MEMORANDUM DECISION
Pursuant to Indiana Tax Court Rule 17, this
Memorandum Decision shall not be regarded
as precedent or cited before any court except
for the purpose of establishing the defense of
res judicata, collateral estoppel, or the law of
the case.
______________________________________________________________________
ATTORNEY FOR PETITIONER: ATTORNEYS FOR RESPONDENT:
GREGORY S. COOPER GREGORY F. ZOELLER
BARNES & THORNBURG ATTORNEY GENERAL OF INDIANA
Fort Wayne, IN EVAN W. BARTEL
DEPUTY ATTORNEY GENERAL
Indianapolis, IN
______________________________________________________________________
IN THE
INDIANA TAX COURT
Sep 09 2015, 10:21 am
______________________________________________________________________
CAROL COOPER, )
)
Petitioner, )
)
v. ) Cause No. 02T10-1405-TA-00022
)
ALLEN COUNTY ASSESSOR, )
)
Respondent. )
______________________________________________________________________
ON APPEAL FROM A FINAL DETERMINATION OF
THE INDIANA BOARD OF TAX REVIEW
September 9, 2015
WENTWORTH, J.
This case examines whether the Indiana Board of Tax Review erred in upholding
Carol Cooper’s 2012 land assessment. Upon review, the Court finds that the Indiana
Board did not err.
FACTS AND PROCEDURAL HISTORY
Carol Cooper owns a single-family dwelling situated on 7.84 acres of land in the
Shadow Creek subdivision in Huntertown, Indiana. Shadow Creek, with only twelve
homesites ranging from four to eight acres each, “represents one of the most exclusive
private residential developments [] in Allen County[.]” (Cert. Admin. R. at 134.) The
neighborhood provides “[l]andscaped entries, paved private streets, illuminated walking
paths, woods and rolling terrain[,]” creating “a sense of tranquility unparalleled in the
marketplace.” (Cert. Admin. R. at 134.)
For the March 1, 2012 assessment, the Assessor assigned Carol’s property an
assessed value of $517,100 ($173,400 for land and $343,700 for improvements).
Believing her land assessment to be too high, Carol filed an appeal with the Allen
County Property Tax Assessment Board of Appeals (PTABOA) on August 13, 2012. On
December 31, 2012, the PTABOA denied her appeal. On February 14, 2013, she filed
an appeal with the Indiana Board of Tax Review. The Indiana Board conducted a
hearing on the appeal on October 10, 2013.

* * * * *

• **Check your understanding**:
(a) Determine whether each statement below agrees with the Indiana Tax Court decision on Carol Cooper's land assessment, answering yes or no and quoting the decisive words of the decision. (i) Shadow Creek contains twelve homesites, each between four and eight acres. (ii) The PTABOA granted Carol Cooper's appeal on December 31, 2012. (iii) The land portion of the 2012 assessment was $343,700.
(b) Carry the Indiana Tax Court decision on Carol Cooper's land assessment forward from its final sentence.

* * * * *

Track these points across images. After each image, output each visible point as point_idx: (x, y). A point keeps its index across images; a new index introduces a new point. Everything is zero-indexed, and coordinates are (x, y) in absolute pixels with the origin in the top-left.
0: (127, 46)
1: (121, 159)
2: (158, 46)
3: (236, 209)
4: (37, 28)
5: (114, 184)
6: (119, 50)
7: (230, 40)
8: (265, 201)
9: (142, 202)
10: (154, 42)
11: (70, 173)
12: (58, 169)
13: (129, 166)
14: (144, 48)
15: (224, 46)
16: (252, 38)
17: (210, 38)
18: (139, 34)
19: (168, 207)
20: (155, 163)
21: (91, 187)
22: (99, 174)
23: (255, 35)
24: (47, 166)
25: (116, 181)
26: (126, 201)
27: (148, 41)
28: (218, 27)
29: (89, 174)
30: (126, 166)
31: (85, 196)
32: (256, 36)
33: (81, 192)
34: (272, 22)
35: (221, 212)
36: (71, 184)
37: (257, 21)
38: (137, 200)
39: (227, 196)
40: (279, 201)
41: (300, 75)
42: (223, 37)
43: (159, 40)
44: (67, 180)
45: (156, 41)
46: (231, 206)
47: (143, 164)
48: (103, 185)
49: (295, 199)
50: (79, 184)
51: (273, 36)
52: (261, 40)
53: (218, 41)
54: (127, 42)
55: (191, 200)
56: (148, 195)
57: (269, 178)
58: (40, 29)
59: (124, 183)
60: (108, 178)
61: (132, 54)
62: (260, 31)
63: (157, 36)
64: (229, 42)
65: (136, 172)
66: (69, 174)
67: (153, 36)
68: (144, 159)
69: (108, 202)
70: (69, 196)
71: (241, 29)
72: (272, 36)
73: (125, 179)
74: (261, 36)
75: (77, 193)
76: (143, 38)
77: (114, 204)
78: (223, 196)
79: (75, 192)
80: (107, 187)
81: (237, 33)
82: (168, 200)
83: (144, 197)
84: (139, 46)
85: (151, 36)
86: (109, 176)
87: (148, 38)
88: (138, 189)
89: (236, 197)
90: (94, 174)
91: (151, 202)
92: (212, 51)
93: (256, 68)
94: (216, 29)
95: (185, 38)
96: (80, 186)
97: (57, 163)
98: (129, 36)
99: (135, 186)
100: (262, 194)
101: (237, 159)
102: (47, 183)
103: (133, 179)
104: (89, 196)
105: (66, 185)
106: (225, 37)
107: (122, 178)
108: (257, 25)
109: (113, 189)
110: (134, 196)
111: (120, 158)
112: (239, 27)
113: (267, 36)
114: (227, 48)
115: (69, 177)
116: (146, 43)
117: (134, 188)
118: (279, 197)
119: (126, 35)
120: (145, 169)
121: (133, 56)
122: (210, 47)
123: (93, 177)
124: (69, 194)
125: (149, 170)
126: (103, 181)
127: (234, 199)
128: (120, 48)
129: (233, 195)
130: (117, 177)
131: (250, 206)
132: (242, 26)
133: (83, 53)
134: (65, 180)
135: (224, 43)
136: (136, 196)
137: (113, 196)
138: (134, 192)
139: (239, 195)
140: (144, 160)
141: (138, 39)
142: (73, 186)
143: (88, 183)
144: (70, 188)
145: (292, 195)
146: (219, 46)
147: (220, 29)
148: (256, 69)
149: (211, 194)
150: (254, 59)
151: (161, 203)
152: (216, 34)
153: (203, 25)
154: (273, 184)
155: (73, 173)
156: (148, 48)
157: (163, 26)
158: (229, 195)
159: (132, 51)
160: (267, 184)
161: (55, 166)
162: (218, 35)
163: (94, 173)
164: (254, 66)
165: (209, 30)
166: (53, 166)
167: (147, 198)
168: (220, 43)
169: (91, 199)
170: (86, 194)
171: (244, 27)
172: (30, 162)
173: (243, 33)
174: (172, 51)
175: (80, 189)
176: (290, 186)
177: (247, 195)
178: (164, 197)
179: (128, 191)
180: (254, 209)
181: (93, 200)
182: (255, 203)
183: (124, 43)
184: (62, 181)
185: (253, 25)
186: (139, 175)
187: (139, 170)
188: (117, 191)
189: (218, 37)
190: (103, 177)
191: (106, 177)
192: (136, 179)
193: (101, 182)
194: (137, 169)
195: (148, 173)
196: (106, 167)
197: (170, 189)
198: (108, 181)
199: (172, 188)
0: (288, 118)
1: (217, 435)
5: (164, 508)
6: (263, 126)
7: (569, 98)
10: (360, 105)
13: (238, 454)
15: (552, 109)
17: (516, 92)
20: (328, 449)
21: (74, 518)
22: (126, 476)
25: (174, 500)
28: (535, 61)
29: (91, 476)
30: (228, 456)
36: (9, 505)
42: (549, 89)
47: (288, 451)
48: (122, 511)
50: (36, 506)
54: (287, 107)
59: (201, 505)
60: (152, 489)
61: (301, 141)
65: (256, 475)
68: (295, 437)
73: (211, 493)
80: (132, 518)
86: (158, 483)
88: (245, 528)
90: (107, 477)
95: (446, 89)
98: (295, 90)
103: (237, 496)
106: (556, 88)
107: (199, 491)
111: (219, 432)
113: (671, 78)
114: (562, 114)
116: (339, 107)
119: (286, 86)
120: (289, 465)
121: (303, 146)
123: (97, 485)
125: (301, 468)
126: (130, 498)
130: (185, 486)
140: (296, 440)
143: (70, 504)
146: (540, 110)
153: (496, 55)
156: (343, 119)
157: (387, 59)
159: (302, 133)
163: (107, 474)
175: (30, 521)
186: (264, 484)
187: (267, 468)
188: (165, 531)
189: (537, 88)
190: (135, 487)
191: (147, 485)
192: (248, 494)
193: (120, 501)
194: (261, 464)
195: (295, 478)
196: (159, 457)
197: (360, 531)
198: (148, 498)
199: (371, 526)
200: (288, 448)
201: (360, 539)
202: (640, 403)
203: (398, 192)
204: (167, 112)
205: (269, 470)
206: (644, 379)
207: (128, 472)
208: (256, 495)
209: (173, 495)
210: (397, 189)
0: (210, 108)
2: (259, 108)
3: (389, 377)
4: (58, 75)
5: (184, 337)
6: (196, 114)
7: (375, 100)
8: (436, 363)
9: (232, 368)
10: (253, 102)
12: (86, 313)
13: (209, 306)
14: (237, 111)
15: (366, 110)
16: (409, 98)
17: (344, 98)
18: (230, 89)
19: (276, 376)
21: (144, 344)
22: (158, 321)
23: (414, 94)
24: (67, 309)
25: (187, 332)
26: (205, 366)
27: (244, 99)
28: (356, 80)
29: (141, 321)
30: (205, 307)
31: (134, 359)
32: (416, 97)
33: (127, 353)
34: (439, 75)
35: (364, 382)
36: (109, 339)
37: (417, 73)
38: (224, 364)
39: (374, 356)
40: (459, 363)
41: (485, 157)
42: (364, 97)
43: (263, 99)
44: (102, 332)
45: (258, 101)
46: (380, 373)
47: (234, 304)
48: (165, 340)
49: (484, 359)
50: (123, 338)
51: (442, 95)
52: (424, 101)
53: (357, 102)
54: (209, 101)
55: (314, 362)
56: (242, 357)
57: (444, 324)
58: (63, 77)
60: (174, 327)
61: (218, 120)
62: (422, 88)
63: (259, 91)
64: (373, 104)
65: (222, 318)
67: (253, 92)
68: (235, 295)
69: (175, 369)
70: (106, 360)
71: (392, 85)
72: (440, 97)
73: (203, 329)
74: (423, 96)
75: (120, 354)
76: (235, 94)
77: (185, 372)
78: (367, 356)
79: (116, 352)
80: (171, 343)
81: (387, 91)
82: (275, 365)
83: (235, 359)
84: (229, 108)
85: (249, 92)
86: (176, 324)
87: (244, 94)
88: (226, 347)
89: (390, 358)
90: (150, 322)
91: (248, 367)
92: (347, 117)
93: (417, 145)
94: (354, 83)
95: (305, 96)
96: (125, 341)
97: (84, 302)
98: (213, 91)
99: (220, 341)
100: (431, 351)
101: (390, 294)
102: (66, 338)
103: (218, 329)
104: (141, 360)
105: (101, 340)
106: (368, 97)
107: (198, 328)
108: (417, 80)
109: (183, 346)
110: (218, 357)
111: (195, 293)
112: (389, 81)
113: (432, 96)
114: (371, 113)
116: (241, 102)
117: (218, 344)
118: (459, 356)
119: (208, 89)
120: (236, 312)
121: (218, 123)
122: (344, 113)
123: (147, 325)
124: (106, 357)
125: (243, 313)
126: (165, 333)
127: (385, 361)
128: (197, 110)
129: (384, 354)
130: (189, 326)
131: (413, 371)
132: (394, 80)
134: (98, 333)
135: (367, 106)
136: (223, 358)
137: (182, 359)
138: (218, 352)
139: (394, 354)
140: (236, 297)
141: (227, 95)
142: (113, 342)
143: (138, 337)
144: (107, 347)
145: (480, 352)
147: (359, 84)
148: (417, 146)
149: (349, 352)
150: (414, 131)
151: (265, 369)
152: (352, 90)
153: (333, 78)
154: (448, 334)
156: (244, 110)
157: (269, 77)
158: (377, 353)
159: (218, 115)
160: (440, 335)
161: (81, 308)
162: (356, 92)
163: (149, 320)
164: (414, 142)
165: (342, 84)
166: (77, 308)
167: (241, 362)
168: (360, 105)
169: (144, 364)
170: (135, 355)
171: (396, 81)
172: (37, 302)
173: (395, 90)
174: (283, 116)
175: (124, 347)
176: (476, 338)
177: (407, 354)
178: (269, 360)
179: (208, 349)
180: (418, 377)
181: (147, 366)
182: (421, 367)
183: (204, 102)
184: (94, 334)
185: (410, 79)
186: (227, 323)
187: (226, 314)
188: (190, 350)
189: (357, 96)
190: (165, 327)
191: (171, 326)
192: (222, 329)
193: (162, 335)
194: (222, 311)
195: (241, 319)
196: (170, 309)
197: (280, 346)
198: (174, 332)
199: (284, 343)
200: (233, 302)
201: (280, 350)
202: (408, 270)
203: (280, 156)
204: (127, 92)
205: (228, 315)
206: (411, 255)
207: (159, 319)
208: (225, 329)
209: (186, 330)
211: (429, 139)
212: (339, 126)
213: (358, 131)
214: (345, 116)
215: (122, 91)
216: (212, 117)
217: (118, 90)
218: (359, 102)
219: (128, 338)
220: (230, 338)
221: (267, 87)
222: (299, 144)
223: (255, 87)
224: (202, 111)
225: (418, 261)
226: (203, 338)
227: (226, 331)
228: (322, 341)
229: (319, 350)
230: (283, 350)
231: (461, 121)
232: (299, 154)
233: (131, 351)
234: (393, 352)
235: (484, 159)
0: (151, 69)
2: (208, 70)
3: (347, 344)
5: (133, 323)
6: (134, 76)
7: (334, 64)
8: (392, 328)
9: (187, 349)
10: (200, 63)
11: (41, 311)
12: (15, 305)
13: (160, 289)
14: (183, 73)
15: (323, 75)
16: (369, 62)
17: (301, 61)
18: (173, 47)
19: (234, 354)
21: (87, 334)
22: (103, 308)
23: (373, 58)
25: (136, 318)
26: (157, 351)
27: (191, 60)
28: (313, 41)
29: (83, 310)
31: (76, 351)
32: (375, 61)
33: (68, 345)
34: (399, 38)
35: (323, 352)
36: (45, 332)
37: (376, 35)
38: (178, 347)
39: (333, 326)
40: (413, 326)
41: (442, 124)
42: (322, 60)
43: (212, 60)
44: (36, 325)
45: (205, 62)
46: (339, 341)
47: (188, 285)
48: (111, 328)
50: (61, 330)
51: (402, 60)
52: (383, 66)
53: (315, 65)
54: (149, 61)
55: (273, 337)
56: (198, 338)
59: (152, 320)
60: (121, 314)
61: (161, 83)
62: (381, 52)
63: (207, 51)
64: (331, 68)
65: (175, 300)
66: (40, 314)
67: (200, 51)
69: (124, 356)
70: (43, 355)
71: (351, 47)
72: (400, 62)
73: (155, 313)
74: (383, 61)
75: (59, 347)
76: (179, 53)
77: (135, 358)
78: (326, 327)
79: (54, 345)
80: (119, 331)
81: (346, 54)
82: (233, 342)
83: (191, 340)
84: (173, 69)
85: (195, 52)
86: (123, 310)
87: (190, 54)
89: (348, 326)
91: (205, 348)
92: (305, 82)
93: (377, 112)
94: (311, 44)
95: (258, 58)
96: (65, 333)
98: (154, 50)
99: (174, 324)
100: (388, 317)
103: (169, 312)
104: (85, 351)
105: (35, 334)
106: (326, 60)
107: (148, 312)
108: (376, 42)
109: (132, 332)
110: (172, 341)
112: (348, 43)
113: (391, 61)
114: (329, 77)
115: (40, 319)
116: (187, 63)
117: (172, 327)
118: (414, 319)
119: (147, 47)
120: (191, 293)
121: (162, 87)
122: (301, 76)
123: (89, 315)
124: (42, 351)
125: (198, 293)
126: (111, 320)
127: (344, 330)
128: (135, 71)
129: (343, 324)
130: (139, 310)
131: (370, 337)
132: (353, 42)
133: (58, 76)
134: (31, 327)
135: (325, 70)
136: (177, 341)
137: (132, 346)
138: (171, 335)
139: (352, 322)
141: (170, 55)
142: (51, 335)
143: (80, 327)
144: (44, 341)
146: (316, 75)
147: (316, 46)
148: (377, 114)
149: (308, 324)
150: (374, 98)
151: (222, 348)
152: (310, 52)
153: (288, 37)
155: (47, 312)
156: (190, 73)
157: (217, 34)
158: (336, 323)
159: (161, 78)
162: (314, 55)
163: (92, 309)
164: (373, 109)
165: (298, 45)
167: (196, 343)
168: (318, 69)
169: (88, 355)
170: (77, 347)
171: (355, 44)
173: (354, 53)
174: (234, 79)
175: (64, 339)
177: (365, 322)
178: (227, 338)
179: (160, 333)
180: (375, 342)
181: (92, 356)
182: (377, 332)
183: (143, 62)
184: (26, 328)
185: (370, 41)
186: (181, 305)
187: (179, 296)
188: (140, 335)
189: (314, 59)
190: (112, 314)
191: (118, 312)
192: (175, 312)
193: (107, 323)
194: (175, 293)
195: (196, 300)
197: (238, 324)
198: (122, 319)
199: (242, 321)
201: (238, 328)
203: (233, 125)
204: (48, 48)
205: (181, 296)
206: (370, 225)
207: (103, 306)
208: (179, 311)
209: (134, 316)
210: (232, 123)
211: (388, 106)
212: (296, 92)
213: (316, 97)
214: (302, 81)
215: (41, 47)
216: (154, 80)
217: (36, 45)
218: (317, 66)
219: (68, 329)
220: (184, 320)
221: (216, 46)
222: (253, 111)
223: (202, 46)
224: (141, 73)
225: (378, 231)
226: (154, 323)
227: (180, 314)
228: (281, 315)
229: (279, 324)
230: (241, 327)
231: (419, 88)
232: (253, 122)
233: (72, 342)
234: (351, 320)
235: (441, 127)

* * * * *

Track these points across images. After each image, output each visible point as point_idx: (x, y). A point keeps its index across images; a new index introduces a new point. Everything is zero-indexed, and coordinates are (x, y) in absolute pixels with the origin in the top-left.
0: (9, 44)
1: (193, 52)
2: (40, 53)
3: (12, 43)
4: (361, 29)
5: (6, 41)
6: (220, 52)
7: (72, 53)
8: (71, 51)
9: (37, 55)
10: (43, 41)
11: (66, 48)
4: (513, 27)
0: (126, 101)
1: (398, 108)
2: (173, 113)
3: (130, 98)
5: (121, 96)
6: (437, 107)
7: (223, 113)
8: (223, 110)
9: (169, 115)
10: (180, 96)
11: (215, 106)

* * * * *

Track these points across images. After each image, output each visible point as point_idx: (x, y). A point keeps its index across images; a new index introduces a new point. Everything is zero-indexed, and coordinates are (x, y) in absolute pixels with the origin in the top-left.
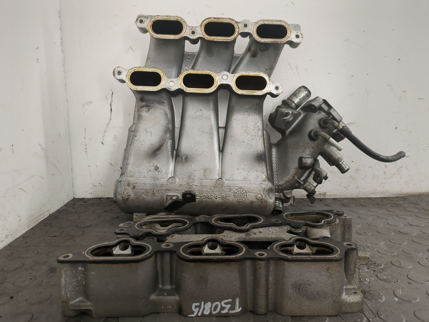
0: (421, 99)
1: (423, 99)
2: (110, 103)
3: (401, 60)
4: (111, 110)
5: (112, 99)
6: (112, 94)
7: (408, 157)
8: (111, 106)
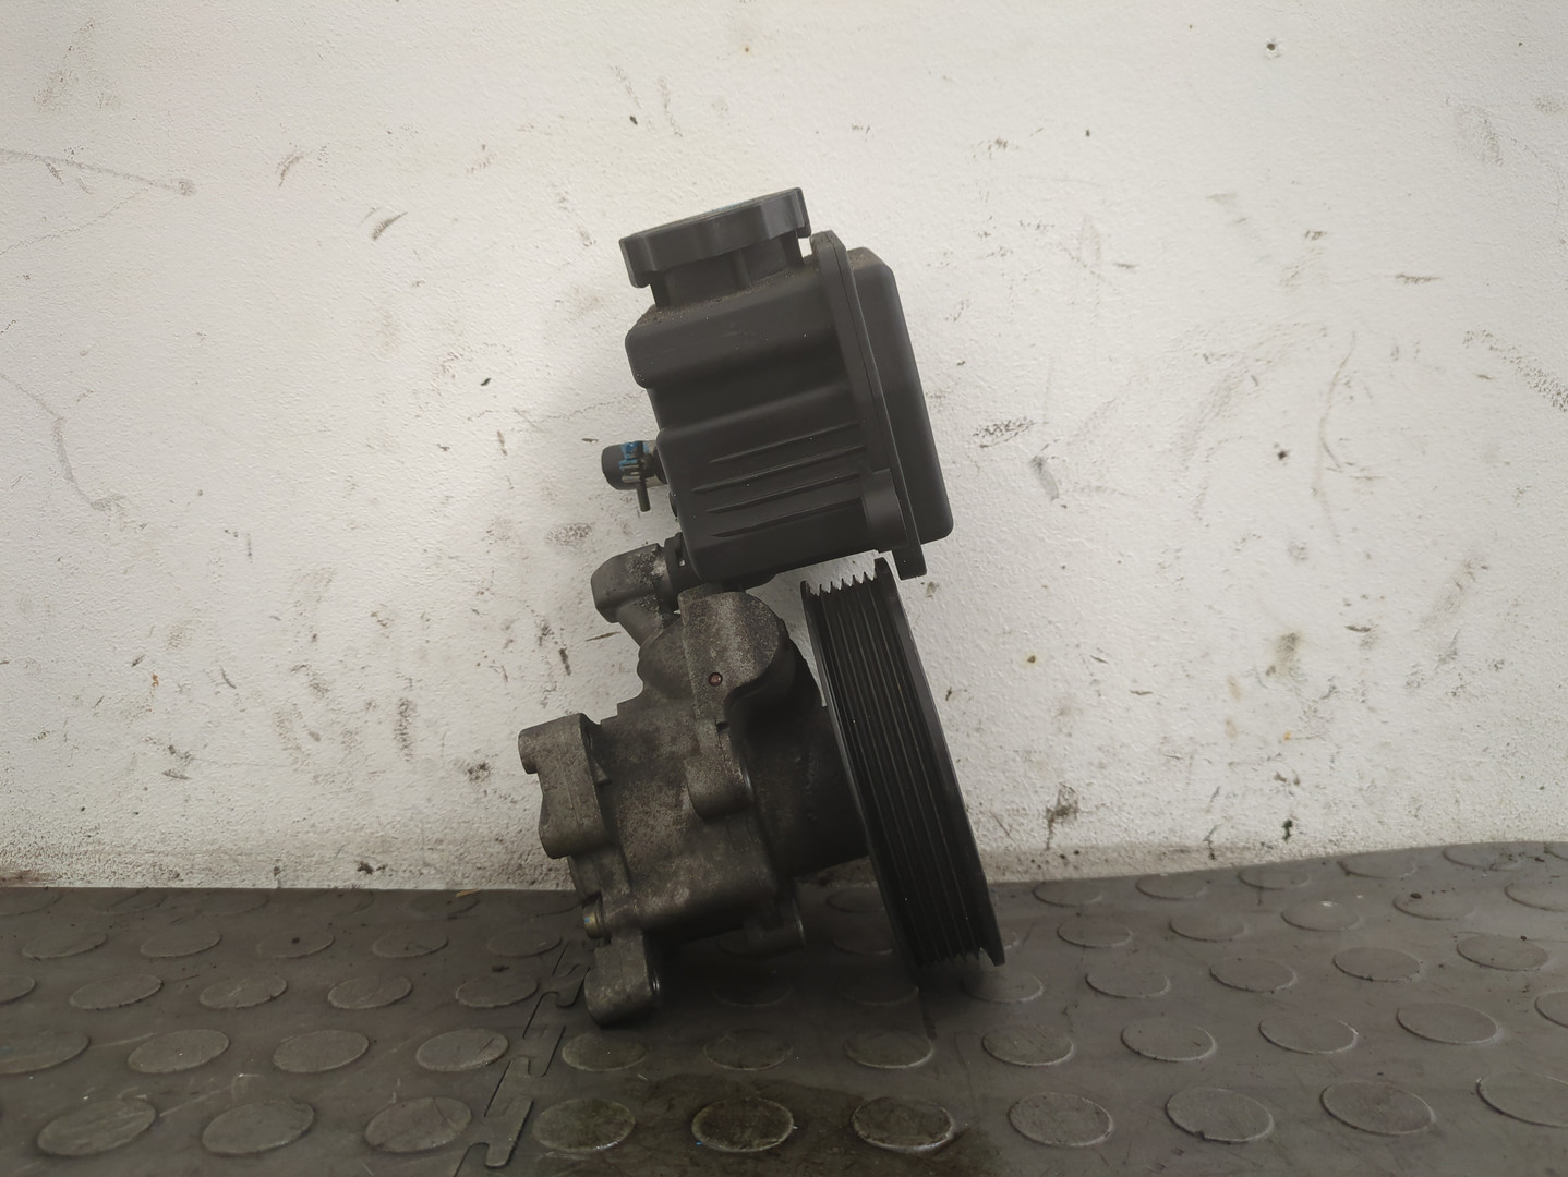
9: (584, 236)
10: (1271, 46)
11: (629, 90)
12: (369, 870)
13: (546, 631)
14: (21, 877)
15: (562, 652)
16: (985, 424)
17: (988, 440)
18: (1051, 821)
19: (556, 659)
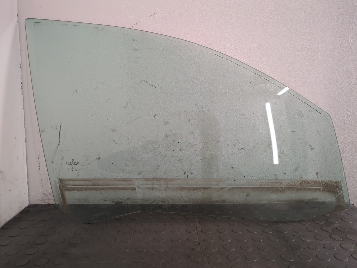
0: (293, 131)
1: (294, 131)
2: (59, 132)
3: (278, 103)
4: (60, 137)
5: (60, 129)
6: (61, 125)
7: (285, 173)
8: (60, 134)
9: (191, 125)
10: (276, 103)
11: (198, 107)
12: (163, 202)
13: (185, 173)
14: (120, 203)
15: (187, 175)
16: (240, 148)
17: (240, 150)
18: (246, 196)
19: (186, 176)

* * * * *

• **Answers to the problems**:
(a)
(i) Yes: "with only twelve homesites ranging from four to eight acres each"
(ii) No: "On December 31, 2012, the PTABOA denied her appeal."
(iii) No: "$173,400 for land and $343,700 for improvements"

(b)
During that hearing, Carol and the Assessor each made evidentiary
presentations to the Indiana Board to support their respective positions. For instance,
Carol submitted a 2011 residential appraisal report for a contiguous property owned by
her son that valued his 7.78 acre lot in Shadow Creek at $62,240. (See Cert. Admin. R.
at 69, 71.) The Assessor, on the other hand, submitted documentation indicating that
between 2005 and 2011, five vacant lots in Shadow Creek were sold at prices ranging
2
from $20,000 to $23,000 an acre.1 (See Cert. Admin. R. at 113-30, 140.) The Assessor
also presented evidence indicating that two of those lots were relisted for sale in 2012 at
$22,000 to $24,500 an acre. (See Cert. Admin. R. at 135-36, 140.) Finally, the
Assessor presented evidence demonstrating that the last three remaining lots in
Shadow Creek were being marketed at prices of approximately $25,000 an acre. (See
Cert. Admin. R. at 134, 137-38, 140.) Consequently, the Assessor argued that Carol’s
land assessment of $22,117 an acre was correct.
On April 8, 2014, the Indiana Board issued a final determination in which it found
that the Assessor’s evidence established a prima facie case that Carol’s land
assessment was proper.2 The Indiana Board also determined that Carol did not rebut
that prima facie case because the appraisal she submitted was not credible and
therefore carried no weight.3 Accordingly, the Indiana Board affirmed Carol’s 2012 land
assessment of $173,400.
1
The Assessor pointed out, however, that of these five sales, the two from 2010 and 2011 were
the most relevant to Carol’s 2012 assessment. (See Cert. Admin. R. at 190.) See also 50 IND.
ADMIN. CODE 27-5-2(a) (2012) (see http://www.in.gov/legislative.iac/) (indicating that “[t]he
county assessor shall use sales of properties occurring during a time period that is as short as
possible and, ideally not more than fourteen (14) months before the March 1 assessment and
valuation date”).
2
The Indiana Board determined that pursuant to Indiana Code § 6-1.1-15-17.2(d), the
Assessor bore the burden of proving Carol’s 2012 assessment was correct. (Cert. Admin. R. at
22 ¶¶ 24-27.) That determination is not at issue in this case.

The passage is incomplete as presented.